*Task description*
Reproduce the lines below word for word, leaving out the pictures.
========
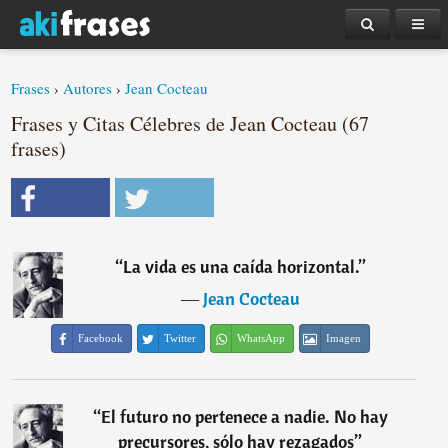
Frases
›
Autores
›
Jean Cocteau
Frases y Citas Célebres de Jean Cocteau (67
frases)
“
La vida es una caída horizontal.
”
―
Jean Cocteau
Facebook
Twitter
WhatsApp
Imagen
“
El futuro no pertenece a nadie. No hay
precursores, sólo hay rezagados
”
========
*Answer section*
Frases
›
Autores
›
Jean Cocteau
Frases y Citas Célebres de Jean Cocteau (67
frases)
“
La vida es una caída horizontal.
”
―
Jean Cocteau
Facebook
Twitter
WhatsApp
Imagen
“
El futuro no pertenece a nadie. No hay
precursores, sólo hay rezagados
”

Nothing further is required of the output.